Vanadium at the core: a stable, reversible electron reservoir
At the heart of the discovery is a vanadium cluster (polyoxometalate) combined with carbon nanotubes. In both operational modes, the vanadium cluster serves as a stable and reversible electron reservoir, supporting catalytic activity while the surrounding molecular environment determines whether the system favours oxygen evolution (OER) or hydrogen evolution (HER).

The “switch” is architectural—not compositional
Crucially, the catalytic toggle does not require changing the chemical composition. Instead, it depends on how TRIS⁺ organic cations around the vanadium cluster are arranged:
- Physically mixed configuration: TRIS⁺ cations remain locked in the crystal structure, steering the reaction toward oxygen production via a distinct oxidation pathway.
- Directed assembly configuration: TRIS⁺ cations become exposed at the surface and act as a “proton sponge,”shifting the system into an exceptional hydrogen-producing catalyst.

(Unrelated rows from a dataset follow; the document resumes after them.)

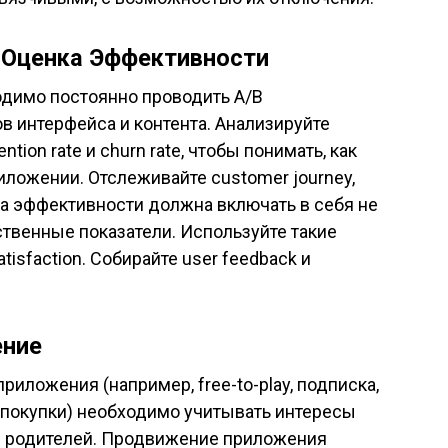
 Оценка Эффективности
одимо постоянно проводить A/B
в интерфейса и контента. Анализируйте
tion rate и churn rate, чтобы понимать, как
иложении. Отслеживайте customer journey,
ка эффективности должна включать в себя не
ственные показатели. Используйте такие
atisfaction. Собирайте user feedback и
ение
иложения (например, free-to-play, подписка,
покупки) необходимо учитывать интересы
и родителей. Продвижение приложения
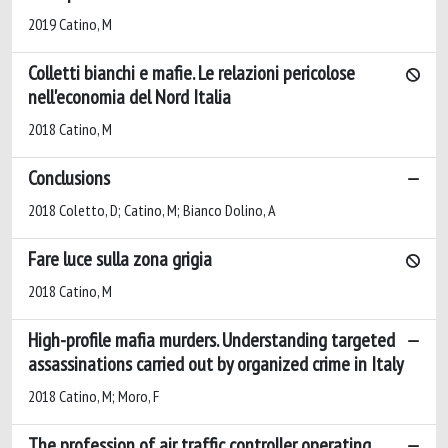
2019 Catino, M
Colletti bianchi e mafie. Le relazioni pericolose
nell'economia del Nord Italia
2018 Catino, M
Conclusions
2018 Coletto, D; Catino, M; Bianco Dolino, A
Fare luce sulla zona grigia
2018 Catino, M
High-profile mafia murders. Understanding targeted
assassinations carried out by organized crime in Italy
2018 Catino, M; Moro, F
The profession of air traffic controller operating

Performance benchmarked against precious metals
Electrochemical data reported in the study indicate that, in its oxygen-producing configuration, the material rivals commercial iridium catalysts, while in its hydrogen-producing configuration, its efficiency approaches platinum, the benchmark for HER.
Why this matters
Hydrogen production through water electrolysis is central to the clean-energy transition, but durable, high-performance catalysts in acidic media remain a cost and supply-chain challenge. This work introduces a new paradigm: programming catalytic reactivity by controlling assembly and microenvironment, potentially enabling multifunctional, durable, Earth-abundant catalyst systems for future electrolysers.
Publication
The research is published in Advanced Materials: “POM-Based Water Splitting Catalyst Under Acid Conditions Driven by Its Assembly on Carbon Nanotubes” (Eugenia P. Quirós-Díez et al.), DOI: 10.1002/adma.202512902.